**What is required:** Below are the records. Retype, exactly, the lines from the first through the line with "right elbow: (441, 424)", and leave out the pictures.

*** Material for this exercise ***

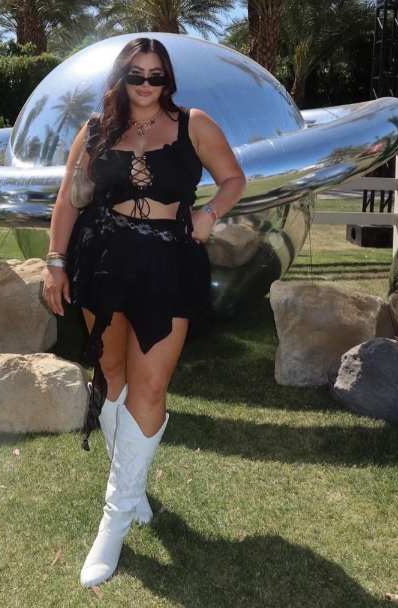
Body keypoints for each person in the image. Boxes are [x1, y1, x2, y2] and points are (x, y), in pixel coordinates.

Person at [40, 37, 245, 588]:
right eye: (137, 75)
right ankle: (132, 492)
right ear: (121, 77)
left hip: (168, 262)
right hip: (100, 258)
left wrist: (211, 212)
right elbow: (68, 200)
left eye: (157, 76)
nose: (148, 86)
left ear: (168, 80)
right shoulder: (96, 129)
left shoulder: (193, 123)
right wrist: (55, 262)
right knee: (111, 375)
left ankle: (113, 519)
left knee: (150, 389)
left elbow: (233, 178)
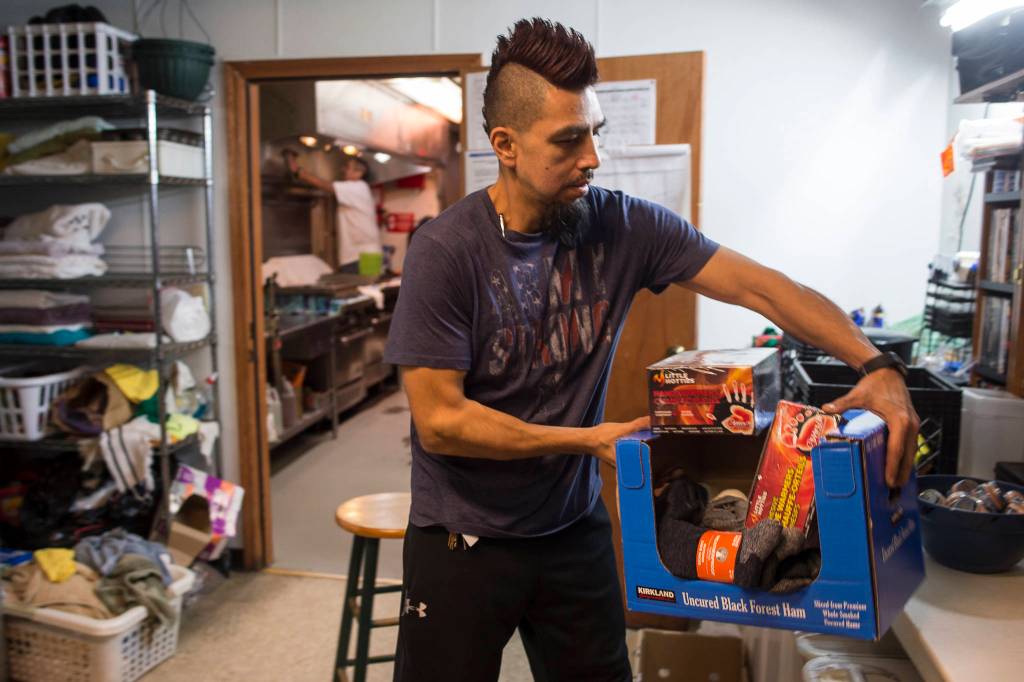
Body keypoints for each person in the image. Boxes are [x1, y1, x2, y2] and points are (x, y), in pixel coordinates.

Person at [383, 17, 919, 682]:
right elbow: (441, 424)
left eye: (595, 134)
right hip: (462, 540)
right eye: (568, 140)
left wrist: (876, 364)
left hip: (571, 530)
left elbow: (761, 287)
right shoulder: (446, 252)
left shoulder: (623, 224)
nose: (593, 158)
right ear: (506, 145)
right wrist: (585, 441)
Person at [285, 151, 380, 272]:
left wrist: (297, 171)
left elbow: (327, 186)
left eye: (347, 167)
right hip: (363, 255)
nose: (343, 169)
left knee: (362, 288)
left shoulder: (358, 187)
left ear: (359, 173)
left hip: (360, 257)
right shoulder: (359, 189)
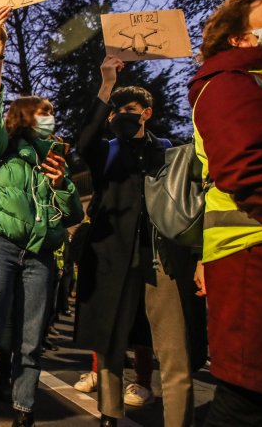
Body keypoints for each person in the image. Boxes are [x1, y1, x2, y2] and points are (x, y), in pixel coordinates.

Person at [74, 55, 208, 427]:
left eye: (129, 109)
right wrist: (106, 84)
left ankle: (179, 420)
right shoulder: (105, 152)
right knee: (111, 342)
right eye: (115, 111)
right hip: (113, 261)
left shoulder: (168, 152)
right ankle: (109, 412)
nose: (120, 116)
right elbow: (84, 139)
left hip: (161, 259)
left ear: (147, 112)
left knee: (174, 350)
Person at [0, 6, 84, 427]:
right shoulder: (0, 152)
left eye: (53, 111)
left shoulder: (55, 159)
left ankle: (23, 409)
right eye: (43, 111)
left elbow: (73, 214)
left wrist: (63, 184)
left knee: (30, 341)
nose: (51, 117)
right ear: (23, 116)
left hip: (41, 256)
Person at [188, 0, 262, 427]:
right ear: (240, 38)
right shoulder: (231, 85)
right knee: (247, 401)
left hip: (249, 252)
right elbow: (248, 171)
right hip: (254, 252)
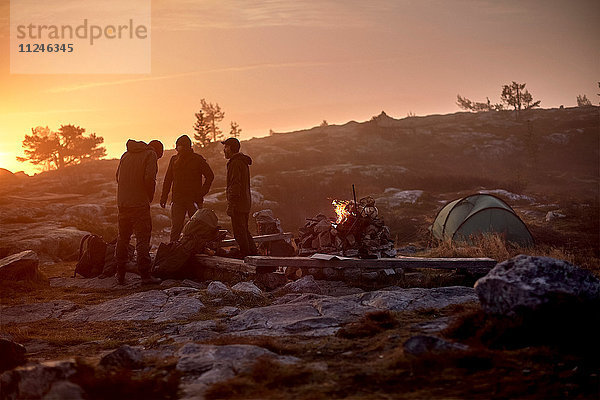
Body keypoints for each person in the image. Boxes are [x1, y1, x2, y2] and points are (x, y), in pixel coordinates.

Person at [115, 139, 163, 285]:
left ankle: (120, 273)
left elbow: (117, 177)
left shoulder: (126, 154)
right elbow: (149, 178)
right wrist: (149, 196)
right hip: (139, 204)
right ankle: (145, 276)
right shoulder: (150, 154)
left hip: (123, 203)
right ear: (158, 151)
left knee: (123, 238)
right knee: (142, 239)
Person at [160, 134, 214, 242]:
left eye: (178, 146)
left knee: (196, 228)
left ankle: (196, 251)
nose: (176, 148)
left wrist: (201, 193)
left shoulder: (197, 159)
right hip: (178, 200)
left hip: (193, 200)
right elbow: (168, 179)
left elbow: (210, 176)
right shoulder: (174, 159)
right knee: (176, 228)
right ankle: (173, 250)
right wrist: (164, 197)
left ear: (185, 146)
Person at [221, 137, 257, 258]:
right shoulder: (242, 162)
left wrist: (231, 205)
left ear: (230, 148)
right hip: (245, 202)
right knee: (244, 230)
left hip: (238, 204)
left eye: (225, 147)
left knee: (239, 232)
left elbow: (235, 184)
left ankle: (246, 255)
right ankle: (253, 254)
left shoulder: (235, 163)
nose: (224, 150)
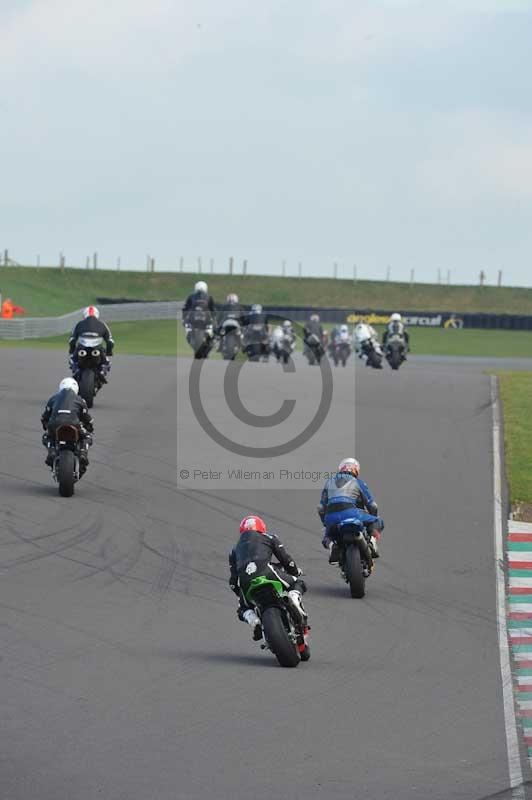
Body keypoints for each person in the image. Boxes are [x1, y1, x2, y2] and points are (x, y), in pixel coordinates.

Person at [229, 515, 308, 641]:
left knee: (242, 609)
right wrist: (294, 572)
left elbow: (233, 582)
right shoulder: (269, 537)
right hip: (267, 571)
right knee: (298, 583)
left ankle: (253, 620)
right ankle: (293, 598)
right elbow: (286, 560)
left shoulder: (234, 550)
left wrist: (241, 595)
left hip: (246, 581)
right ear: (262, 528)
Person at [318, 458, 384, 566]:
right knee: (379, 522)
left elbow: (321, 508)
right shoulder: (358, 482)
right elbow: (372, 505)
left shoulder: (329, 482)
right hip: (351, 513)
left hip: (331, 516)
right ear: (356, 470)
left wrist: (326, 523)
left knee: (327, 536)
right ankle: (372, 542)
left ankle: (332, 546)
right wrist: (373, 520)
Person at [41, 377, 94, 473]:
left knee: (46, 436)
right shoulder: (80, 400)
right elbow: (87, 418)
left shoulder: (53, 398)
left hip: (55, 424)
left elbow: (44, 417)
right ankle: (83, 452)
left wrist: (46, 426)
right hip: (74, 423)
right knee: (87, 436)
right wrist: (90, 427)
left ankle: (52, 451)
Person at [69, 306, 114, 381]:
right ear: (97, 314)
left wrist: (72, 349)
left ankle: (76, 370)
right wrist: (109, 352)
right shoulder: (103, 324)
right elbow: (110, 341)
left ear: (84, 315)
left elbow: (72, 340)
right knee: (106, 362)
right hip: (97, 348)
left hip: (82, 347)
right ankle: (102, 372)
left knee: (72, 359)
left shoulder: (79, 324)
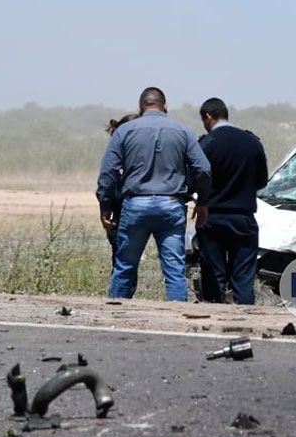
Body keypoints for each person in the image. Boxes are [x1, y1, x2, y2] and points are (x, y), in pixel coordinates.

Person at [96, 87, 211, 301]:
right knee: (174, 272)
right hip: (171, 204)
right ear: (166, 106)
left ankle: (113, 315)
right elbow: (203, 169)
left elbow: (107, 173)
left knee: (124, 268)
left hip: (135, 205)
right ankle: (178, 323)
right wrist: (202, 202)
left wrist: (106, 207)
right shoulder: (183, 131)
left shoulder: (124, 131)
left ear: (140, 108)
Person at [193, 97, 268, 304]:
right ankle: (245, 321)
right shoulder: (253, 142)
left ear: (208, 117)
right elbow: (261, 181)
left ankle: (215, 322)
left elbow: (196, 179)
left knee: (213, 276)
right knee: (243, 278)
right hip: (243, 218)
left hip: (212, 218)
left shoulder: (206, 144)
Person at [99, 113, 137, 271]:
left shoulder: (117, 155)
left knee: (122, 265)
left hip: (119, 214)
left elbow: (105, 183)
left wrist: (105, 209)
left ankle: (119, 295)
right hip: (122, 213)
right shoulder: (127, 157)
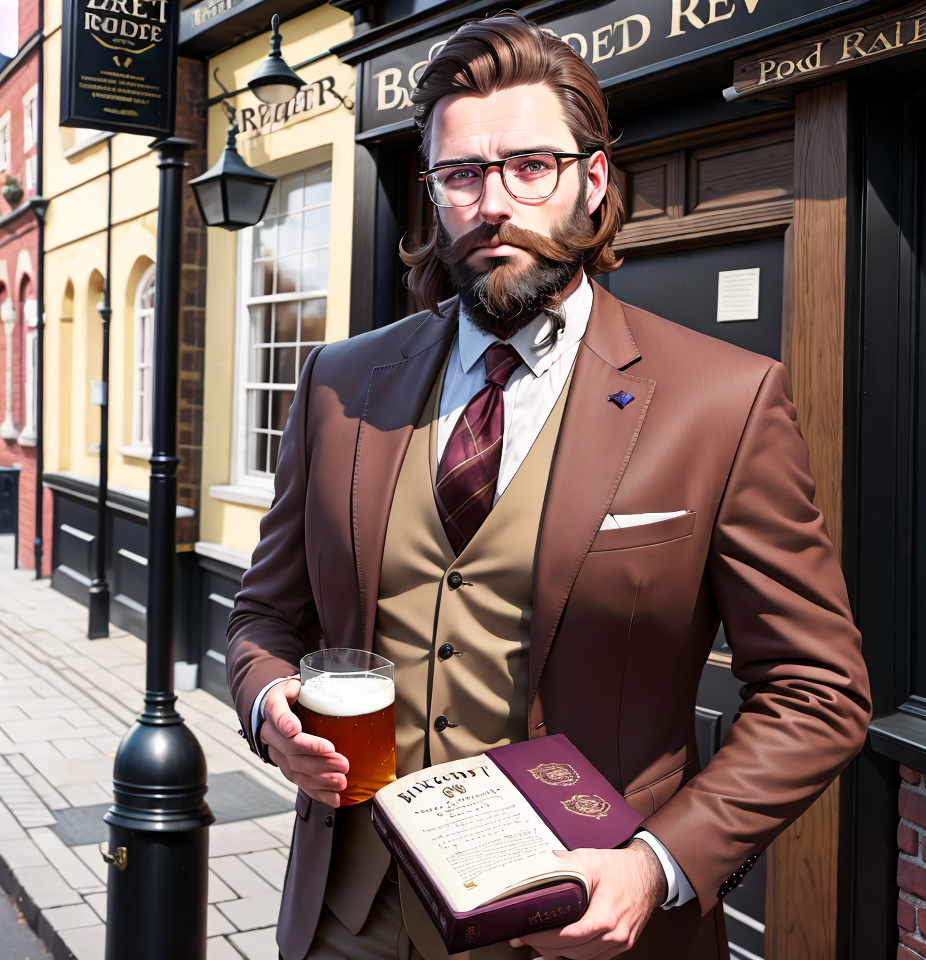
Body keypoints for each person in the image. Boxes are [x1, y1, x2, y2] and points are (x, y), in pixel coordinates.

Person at [226, 13, 871, 960]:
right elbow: (262, 618)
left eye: (531, 166)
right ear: (434, 195)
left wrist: (659, 862)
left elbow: (818, 691)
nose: (495, 203)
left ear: (591, 181)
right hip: (346, 922)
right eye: (462, 174)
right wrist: (267, 702)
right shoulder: (338, 384)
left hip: (575, 927)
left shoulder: (724, 401)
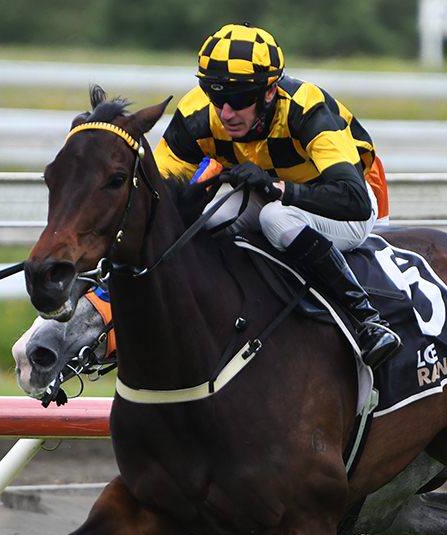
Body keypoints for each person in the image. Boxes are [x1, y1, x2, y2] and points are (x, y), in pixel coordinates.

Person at [154, 22, 401, 369]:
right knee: (210, 220)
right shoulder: (197, 113)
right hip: (275, 196)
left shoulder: (306, 108)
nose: (225, 113)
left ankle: (368, 322)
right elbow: (155, 191)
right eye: (215, 96)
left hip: (351, 203)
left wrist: (276, 188)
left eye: (237, 99)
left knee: (276, 218)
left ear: (269, 92)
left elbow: (352, 199)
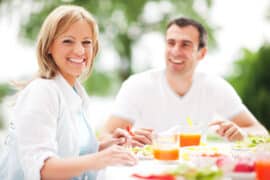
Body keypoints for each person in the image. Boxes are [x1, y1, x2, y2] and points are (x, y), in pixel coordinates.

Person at [0, 5, 136, 180]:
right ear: (49, 46)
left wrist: (107, 147)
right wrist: (99, 159)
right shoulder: (41, 92)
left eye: (87, 42)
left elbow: (70, 152)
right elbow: (42, 170)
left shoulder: (76, 92)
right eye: (68, 41)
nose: (79, 50)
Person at [104, 17, 268, 146]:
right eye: (171, 43)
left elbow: (262, 132)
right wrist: (126, 139)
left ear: (201, 53)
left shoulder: (215, 87)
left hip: (193, 170)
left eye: (185, 45)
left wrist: (243, 134)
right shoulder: (137, 85)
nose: (176, 51)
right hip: (145, 169)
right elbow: (105, 136)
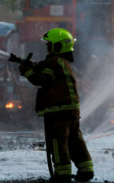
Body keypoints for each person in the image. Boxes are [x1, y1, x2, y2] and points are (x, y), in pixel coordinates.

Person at [18, 28, 94, 182]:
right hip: (71, 110)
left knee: (58, 143)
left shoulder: (53, 62)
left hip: (58, 111)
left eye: (49, 44)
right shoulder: (62, 62)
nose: (46, 47)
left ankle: (62, 174)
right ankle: (86, 170)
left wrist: (26, 71)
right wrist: (33, 65)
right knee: (75, 141)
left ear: (57, 46)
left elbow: (41, 80)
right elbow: (46, 70)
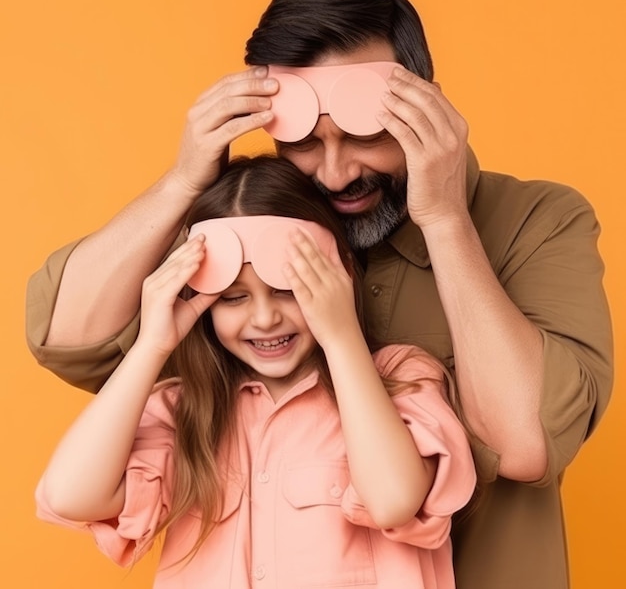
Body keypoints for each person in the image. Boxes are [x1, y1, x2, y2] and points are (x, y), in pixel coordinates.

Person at [26, 0, 613, 589]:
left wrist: (443, 217)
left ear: (427, 105)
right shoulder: (248, 236)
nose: (333, 175)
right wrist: (182, 183)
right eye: (303, 142)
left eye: (365, 134)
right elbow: (65, 339)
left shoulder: (540, 221)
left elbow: (527, 445)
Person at [35, 156, 476, 589]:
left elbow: (393, 501)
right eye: (232, 297)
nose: (264, 318)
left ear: (337, 275)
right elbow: (70, 496)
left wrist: (341, 338)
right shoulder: (185, 410)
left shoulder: (401, 376)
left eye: (287, 290)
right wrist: (151, 346)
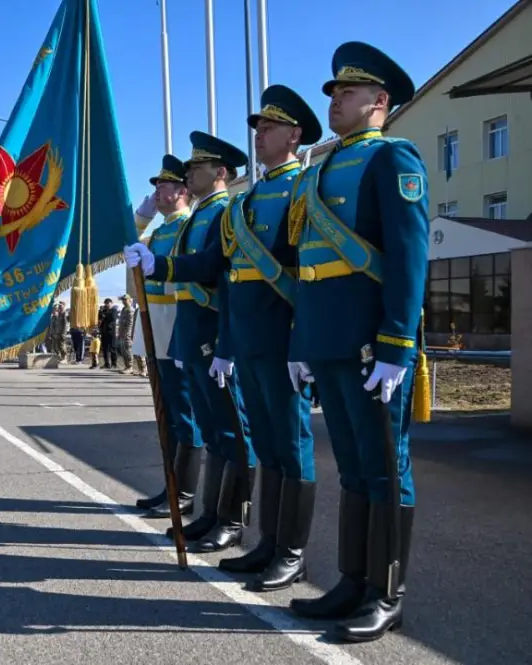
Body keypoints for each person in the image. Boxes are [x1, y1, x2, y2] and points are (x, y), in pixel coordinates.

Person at [285, 41, 427, 643]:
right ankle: (352, 580)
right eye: (335, 92)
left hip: (373, 346)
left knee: (385, 467)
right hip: (329, 342)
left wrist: (396, 345)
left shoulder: (393, 158)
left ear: (379, 101)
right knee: (353, 468)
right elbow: (307, 267)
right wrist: (301, 342)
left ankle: (386, 592)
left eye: (348, 92)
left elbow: (409, 257)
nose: (336, 101)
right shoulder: (320, 170)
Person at [206, 85, 323, 592]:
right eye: (258, 127)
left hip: (283, 340)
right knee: (269, 446)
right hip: (250, 341)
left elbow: (309, 271)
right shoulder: (247, 198)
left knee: (292, 445)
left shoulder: (305, 189)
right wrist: (158, 264)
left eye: (270, 127)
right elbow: (221, 270)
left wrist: (304, 343)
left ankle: (292, 553)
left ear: (294, 136)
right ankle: (268, 543)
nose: (259, 134)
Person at [126, 135, 254, 551]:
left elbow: (218, 274)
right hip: (186, 331)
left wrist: (226, 344)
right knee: (209, 428)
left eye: (195, 169)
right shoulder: (195, 218)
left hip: (207, 331)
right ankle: (209, 513)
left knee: (226, 430)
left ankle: (226, 517)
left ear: (220, 173)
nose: (187, 175)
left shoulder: (222, 213)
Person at [131, 156, 199, 519]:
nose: (157, 192)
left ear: (183, 191)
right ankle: (170, 486)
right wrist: (141, 218)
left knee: (183, 413)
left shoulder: (188, 226)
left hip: (175, 326)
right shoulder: (159, 231)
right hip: (155, 328)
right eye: (156, 187)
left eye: (165, 186)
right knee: (166, 413)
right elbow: (123, 245)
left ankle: (184, 492)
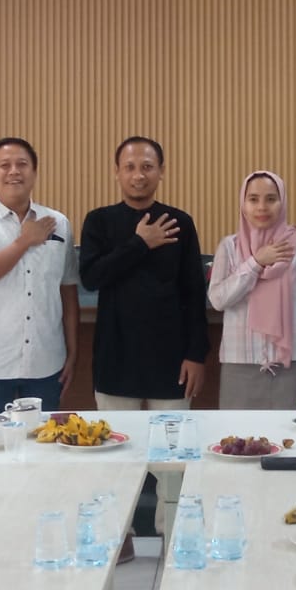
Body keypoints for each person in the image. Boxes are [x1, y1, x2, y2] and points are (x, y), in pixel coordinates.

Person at [81, 136, 209, 411]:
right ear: (116, 172)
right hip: (115, 360)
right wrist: (140, 243)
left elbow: (194, 293)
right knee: (117, 438)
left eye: (147, 167)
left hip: (171, 361)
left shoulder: (179, 222)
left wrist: (196, 355)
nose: (138, 175)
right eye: (130, 167)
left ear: (161, 171)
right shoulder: (99, 221)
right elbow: (91, 278)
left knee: (173, 439)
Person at [0, 137, 79, 419]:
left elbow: (67, 289)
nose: (14, 171)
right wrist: (25, 241)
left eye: (22, 164)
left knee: (42, 442)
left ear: (34, 172)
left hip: (46, 362)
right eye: (4, 165)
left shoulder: (58, 222)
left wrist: (73, 353)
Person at [208, 170, 296, 408]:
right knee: (236, 432)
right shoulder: (229, 247)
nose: (262, 207)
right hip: (239, 365)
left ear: (282, 202)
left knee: (289, 432)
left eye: (271, 199)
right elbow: (218, 300)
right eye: (253, 199)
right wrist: (256, 262)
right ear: (243, 204)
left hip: (291, 366)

***

**Result:**
Body keypoints for each person in the image. Boxes are [x1, y1, x2, y2] and points are (x, y), in pixel coordinates.

Person at [40, 37, 245, 588]:
right eye: (137, 75)
right ankle: (132, 492)
right ear: (121, 77)
left hip: (168, 262)
right hip: (100, 258)
left wrist: (211, 212)
right elbow: (68, 200)
left eye: (157, 76)
nose: (148, 86)
left ear: (168, 80)
right shoulder: (96, 129)
left shoulder: (193, 123)
right wrist: (55, 262)
right knee: (111, 375)
left ankle: (113, 519)
left knee: (150, 389)
left elbow: (233, 178)
Body keypoints for each person in the image. Boxes are [x1, y1, x2, y2] and points are (x, y), in pixel coordinates.

Person at [383, 17, 919, 682]:
right elbow: (441, 424)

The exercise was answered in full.